“In the ‘90s, rappers could smile,” Fresh said. “You could actually make a song where it wasn't so serious. Everybody kind of know my personality; I'm the fun guy. And I always said when it stopped being fun, I'll step away from it. And it just got so serious to me until I was just like, ‘Nah, I don't know what's going on right now. Everybody gangsters.’
“To do this project is right up my alley, because I always want to have fun with music and I want that to reflect in the record. I want you to, when you hear it, to know, ‘Wow, they had a good time recording this.”
Citing “Swap Meet Louie” and Beastie Boys’ “Paul Revere” as examples, Fresh fondly looked back on that time.
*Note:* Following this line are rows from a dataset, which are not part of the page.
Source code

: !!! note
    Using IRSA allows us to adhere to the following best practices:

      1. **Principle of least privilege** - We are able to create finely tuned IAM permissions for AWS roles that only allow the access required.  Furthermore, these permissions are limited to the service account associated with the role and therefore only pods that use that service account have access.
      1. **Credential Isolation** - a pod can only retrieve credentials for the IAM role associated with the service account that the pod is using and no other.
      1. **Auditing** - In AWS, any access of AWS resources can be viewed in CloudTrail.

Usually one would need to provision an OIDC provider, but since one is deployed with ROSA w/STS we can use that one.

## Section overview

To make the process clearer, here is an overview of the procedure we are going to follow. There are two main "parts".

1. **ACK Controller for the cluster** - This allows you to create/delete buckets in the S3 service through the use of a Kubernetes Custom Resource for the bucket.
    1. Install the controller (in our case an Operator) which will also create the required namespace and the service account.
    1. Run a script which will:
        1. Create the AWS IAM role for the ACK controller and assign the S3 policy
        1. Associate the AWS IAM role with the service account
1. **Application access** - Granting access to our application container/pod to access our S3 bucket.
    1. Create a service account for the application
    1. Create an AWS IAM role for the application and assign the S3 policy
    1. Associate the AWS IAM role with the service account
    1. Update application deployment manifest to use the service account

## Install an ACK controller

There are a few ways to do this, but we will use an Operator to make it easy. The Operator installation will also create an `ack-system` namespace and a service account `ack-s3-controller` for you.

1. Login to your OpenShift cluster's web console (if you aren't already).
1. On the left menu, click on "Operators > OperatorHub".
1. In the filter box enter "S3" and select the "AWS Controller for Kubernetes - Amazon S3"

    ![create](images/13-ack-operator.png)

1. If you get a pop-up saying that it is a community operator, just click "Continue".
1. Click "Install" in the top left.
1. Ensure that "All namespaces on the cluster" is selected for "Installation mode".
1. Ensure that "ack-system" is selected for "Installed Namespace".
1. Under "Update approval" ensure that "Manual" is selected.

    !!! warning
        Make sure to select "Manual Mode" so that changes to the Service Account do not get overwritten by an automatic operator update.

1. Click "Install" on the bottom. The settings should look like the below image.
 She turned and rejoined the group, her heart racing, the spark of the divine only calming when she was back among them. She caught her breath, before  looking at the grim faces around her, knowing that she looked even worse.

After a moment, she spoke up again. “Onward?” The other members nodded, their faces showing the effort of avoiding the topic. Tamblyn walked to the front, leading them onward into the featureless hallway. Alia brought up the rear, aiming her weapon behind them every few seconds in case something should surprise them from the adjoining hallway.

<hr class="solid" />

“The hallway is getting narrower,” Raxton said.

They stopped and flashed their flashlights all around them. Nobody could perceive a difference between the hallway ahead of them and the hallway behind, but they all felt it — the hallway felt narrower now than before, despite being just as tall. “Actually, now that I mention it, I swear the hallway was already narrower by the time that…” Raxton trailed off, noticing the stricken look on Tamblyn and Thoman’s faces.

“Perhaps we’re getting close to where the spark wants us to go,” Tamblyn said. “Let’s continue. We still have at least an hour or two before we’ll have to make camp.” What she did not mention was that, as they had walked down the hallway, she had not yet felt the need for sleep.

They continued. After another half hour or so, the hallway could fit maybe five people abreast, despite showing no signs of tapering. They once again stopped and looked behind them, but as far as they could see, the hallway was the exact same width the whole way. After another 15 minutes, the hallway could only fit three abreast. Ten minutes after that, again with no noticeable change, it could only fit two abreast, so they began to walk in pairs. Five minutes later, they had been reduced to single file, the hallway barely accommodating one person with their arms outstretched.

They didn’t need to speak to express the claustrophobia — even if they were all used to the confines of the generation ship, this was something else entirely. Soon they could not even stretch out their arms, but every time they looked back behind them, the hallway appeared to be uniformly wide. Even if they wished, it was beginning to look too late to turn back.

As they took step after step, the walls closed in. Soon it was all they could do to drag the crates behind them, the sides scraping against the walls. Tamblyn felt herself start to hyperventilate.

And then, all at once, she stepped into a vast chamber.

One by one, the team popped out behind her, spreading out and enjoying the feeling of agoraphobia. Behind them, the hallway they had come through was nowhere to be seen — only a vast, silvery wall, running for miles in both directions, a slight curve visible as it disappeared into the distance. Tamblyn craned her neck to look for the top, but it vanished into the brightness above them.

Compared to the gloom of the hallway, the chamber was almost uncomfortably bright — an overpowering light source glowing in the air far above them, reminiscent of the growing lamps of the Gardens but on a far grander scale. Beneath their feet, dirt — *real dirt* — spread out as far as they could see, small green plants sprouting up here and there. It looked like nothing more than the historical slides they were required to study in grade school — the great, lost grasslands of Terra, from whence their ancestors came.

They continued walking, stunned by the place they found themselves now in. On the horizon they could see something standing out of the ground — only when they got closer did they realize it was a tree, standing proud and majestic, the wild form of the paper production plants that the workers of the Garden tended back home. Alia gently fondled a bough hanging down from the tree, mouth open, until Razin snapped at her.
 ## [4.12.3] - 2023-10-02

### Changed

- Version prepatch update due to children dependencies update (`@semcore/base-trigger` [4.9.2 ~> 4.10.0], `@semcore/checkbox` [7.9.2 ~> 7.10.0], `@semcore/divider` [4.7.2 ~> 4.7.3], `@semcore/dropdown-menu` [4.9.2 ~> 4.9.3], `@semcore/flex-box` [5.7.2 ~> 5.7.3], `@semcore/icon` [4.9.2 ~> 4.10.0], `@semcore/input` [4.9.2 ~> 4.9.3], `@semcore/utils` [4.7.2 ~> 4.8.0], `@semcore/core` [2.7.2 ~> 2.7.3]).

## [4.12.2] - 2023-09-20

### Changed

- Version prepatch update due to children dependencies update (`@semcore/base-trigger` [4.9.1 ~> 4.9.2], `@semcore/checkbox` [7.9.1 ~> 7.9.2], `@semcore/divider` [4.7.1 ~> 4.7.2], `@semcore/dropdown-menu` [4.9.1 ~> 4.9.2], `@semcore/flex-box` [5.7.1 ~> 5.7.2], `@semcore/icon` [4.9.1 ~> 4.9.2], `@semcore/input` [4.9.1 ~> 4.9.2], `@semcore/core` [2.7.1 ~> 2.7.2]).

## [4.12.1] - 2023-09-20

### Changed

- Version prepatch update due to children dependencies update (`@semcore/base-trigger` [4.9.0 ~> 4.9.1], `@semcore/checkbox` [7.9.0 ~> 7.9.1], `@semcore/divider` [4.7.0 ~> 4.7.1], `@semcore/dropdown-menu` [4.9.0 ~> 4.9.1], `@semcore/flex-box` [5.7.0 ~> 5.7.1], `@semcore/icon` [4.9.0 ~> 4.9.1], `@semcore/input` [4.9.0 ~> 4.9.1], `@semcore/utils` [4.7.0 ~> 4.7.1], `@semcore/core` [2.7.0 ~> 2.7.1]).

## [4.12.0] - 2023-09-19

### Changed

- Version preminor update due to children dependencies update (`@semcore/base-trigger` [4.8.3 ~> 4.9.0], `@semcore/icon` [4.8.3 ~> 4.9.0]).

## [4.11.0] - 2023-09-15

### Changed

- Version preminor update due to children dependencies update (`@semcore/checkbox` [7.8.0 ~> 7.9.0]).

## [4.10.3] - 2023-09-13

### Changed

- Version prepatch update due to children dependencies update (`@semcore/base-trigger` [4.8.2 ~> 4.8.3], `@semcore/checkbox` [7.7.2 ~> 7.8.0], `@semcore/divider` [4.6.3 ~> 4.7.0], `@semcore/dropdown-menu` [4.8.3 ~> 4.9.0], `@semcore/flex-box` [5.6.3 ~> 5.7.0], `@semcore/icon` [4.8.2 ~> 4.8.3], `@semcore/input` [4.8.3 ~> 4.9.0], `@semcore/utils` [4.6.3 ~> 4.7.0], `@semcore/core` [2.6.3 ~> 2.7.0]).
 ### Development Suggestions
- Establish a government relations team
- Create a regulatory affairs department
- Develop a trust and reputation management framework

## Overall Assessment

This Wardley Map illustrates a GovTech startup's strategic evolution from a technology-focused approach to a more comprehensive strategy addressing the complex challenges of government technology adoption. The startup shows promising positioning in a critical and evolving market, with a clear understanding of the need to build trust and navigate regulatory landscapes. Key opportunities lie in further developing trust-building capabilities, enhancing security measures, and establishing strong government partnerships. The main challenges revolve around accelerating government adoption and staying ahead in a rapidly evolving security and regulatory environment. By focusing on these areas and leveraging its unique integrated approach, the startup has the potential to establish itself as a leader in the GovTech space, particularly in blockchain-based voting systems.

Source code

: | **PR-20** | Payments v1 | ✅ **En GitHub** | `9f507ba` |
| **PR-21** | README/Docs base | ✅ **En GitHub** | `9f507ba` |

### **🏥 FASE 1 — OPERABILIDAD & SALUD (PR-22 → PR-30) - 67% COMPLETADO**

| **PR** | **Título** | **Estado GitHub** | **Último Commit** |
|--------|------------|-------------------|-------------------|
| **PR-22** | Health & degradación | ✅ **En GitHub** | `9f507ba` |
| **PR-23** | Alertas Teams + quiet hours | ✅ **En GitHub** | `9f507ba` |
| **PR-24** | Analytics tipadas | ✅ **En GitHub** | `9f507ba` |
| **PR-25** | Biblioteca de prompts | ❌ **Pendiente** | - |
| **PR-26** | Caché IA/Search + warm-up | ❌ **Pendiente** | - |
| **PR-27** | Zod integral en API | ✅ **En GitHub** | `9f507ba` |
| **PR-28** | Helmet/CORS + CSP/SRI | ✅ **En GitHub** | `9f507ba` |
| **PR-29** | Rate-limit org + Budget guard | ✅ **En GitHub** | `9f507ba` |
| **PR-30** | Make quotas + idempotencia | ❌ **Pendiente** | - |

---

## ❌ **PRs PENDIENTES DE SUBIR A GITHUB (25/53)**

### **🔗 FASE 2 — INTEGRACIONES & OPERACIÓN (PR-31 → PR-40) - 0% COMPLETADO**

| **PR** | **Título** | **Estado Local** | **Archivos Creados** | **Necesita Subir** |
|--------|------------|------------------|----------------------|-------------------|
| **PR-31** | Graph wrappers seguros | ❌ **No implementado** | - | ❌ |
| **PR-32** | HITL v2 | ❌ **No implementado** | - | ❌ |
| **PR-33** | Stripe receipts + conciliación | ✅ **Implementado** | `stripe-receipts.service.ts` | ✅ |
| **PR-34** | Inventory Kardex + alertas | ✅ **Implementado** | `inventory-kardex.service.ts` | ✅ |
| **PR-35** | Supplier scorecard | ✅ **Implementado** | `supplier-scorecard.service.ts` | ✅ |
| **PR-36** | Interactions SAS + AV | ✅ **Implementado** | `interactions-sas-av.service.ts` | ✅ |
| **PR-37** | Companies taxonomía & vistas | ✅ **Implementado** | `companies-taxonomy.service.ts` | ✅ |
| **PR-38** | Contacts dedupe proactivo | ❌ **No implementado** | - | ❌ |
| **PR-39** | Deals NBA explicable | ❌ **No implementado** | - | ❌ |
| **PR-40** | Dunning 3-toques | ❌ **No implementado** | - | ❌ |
“That’s when it was cool to rap about that kind of stuff,” he said. “You could have a story for them, and it could be the most craziest shit in the world. It just came from your imagination. Nobody questioned it. They actually knew it was a song to enjoy. It wasn't picked to pieces the way songs are now. Somebody’s like, ‘Well, he's not authentic. He’s not that.’ A lot of songs, great songs come from the artist's imagination. And come on, you put us three together and it's bound to be crazy.”
Fresh believes the lack of creative storytelling in Hip-Hop is evidence of a lack of real Hip-Hop artists. He explained, “I don't even think in Hip-Hop, there’s artists left no more because it's too much destruction in it. It’s crazy. And if you don't really want to do it, please step aside and let somebody who really want to do it. It's too real to life. And some of the beefs that these kids are having and some of the, it's just like what happened to rap? This is not even rap anymore.”
For now, there are zero features on the impending album—which is supposed to drop sometime in the first quarter of 2023—but both Inglish and Fresh said there’s a slight possibility that could change.
“There’s been people been reaching out to feature with us, so we want to go back down and sit in with Mannie and maybe write two more or create singles,” Inglish said. “We just wanted to let it be known that it's an actual thing that's 80 percent complete. We did it all by ourselves. The only person featured on it is Mannie. What we really wanted was just Mannie's hooks, Mannie's raps, his ad libs to make it something that was just us. We didn't really want to focus on the typical template of seeing who we can get on something that's already special in itself.”
“The crazy thing is we have no features and we got a nice little bit of songs,” Fresh confirmed. “After we finish it, we’ll revisit it. But right now we have no features. And part of the reason why we have no features is the cool factor. They're The Cool Kids and everybody else is just on some other shit. And I'm just like, ‘How do we find somebody else that's brave enough to do what we doing right now?’ And if we can't, shit, we’ll do it ourselves.”